The group sought to counteract ingrained attitudes in education that positioned craft as a minor art. Needlework was strategically chosen to reflect the traditional patterns, symbols and images that have reoccurred throughout history, and the common techniques that many women would relate to. The traditional forms, techniques and patterns of d'oyley work displayed in the exhibition included: Teneriffe lace wheels; Rose and Shamrock pattern; Latin American 'Sol' lacework; continuous braid lace; filet crochet; spinning star pattern; embroidery with crochet edge; flora and fauna designs; ecru cushion covers; sandwich d'oyleys and jug covers; scalloped d'oyleys; snow crystal pattern; crochet and knotting; limerick lace; Italian 'Punto Tagliato' lacework; petit point; and applique.

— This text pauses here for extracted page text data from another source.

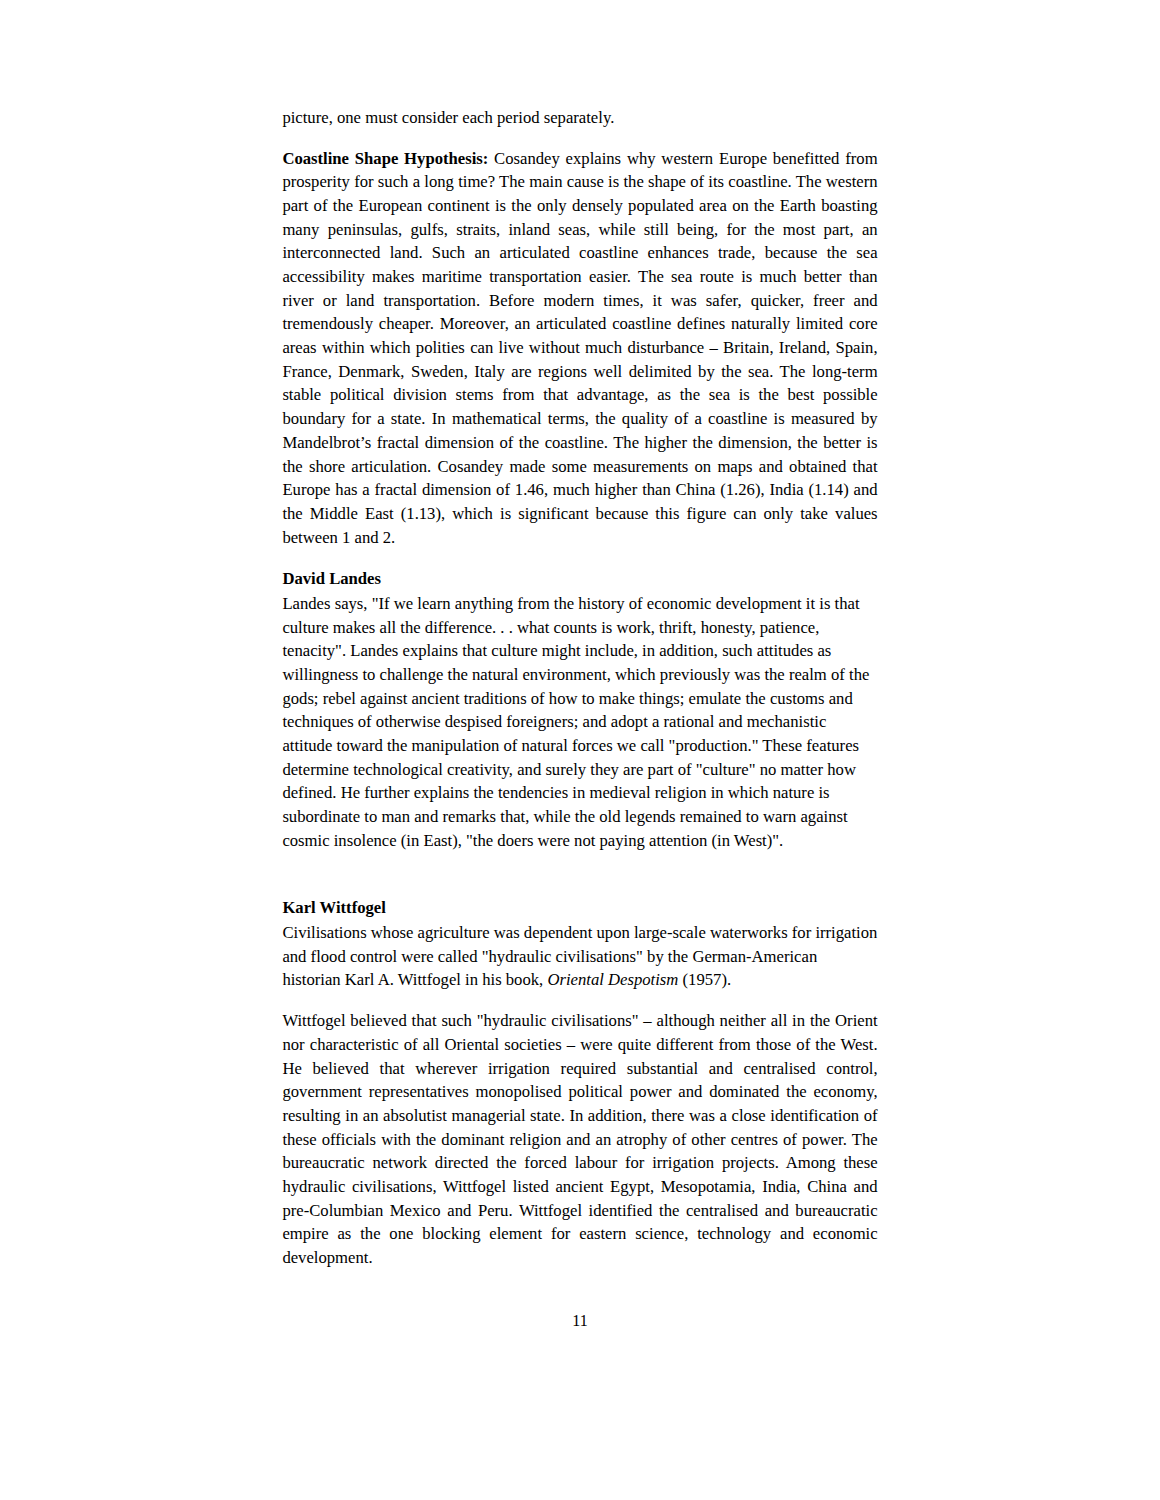picture, one must consider each period separately.
Coastline Shape Hypothesis: Cosandey explains why western Europe benefitted from prosperity for such a long time? The main cause is the shape of its coastline. The western part of the European continent is the only densely populated area on the Earth boasting many peninsulas, gulfs, straits, inland seas, while still being, for the most part, an interconnected land. Such an articulated coastline enhances trade, because the sea accessibility makes maritime transportation easier. The sea route is much better than river or land transportation. Before modern times, it was safer, quicker, freer and tremendously cheaper. Moreover, an articulated coastline defines naturally limited core areas within which polities can live without much disturbance – Britain, Ireland, Spain, France, Denmark, Sweden, Italy are regions well delimited by the sea. The long-term stable political division stems from that advantage, as the sea is the best possible boundary for a state. In mathematical terms, the quality of a coastline is measured by Mandelbrot’s fractal dimension of the coastline. The higher the dimension, the better is the shore articulation. Cosandey made some measurements on maps and obtained that Europe has a fractal dimension of 1.46, much higher than China (1.26), India (1.14) and the Middle East (1.13), which is significant because this figure can only take values between 1 and 2.
David Landes
Landes says, "If we learn anything from the history of economic development it is that culture makes all the difference. . . what counts is work, thrift, honesty, patience, tenacity". Landes explains that culture might include, in addition, such attitudes as willingness to challenge the natural environment, which previously was the realm of the gods; rebel against ancient traditions of how to make things; emulate the customs and techniques of otherwise despised foreigners; and adopt a rational and mechanistic attitude toward the manipulation of natural forces we call "production." These features determine technological creativity, and surely they are part of "culture" no matter how defined. He further explains the tendencies in medieval religion in which nature is subordinate to man and remarks that, while the old legends remained to warn against cosmic insolence (in East), "the doers were not paying attention (in West)".
Karl Wittfogel
Civilisations whose agriculture was dependent upon large-scale waterworks for irrigation and flood control were called "hydraulic civilisations" by the German-American historian Karl A. Wittfogel in his book, Oriental Despotism (1957).
Wittfogel believed that such "hydraulic civilisations" – although neither all in the Orient nor characteristic of all Oriental societies – were quite different from those of the West. He believed that wherever irrigation required substantial and centralised control, government representatives monopolised political power and dominated the economy, resulting in an absolutist managerial state. In addition, there was a close identification of these officials with the dominant religion and an atrophy of other centres of power. The bureaucratic network directed the forced labour for irrigation projects. Among these hydraulic civilisations, Wittfogel listed ancient Egypt, Mesopotamia, India, China and pre-Columbian Mexico and Peru. Wittfogel identified the centralised and bureaucratic empire as the one blocking element for eastern science, technology and economic development.
11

As Australian writer and journalist Anne Summers argues in the exhibition catalogue, "It is only at this (level) of culture - everyday life - that women have an explicit and acknowledged place." As well as documenting the works in the exhibition, the extensive exhibition catalogue included research and practical information on Aboriginal crafts, Australian Designs and Designers 1890 - 1940, historical exhibitions and competitions, poetry, histories of women's labour in the textile industry (European and Australian), the development of craft guilds, and caring for textiles.

The exhibition, Dissenting D'oyleys: The Women's Domestic Needlework Group, exhibited ten of the original screenprinted posters, and was shown at the New England Regional Art Gallery, Armidale, New South Wales, in 2021.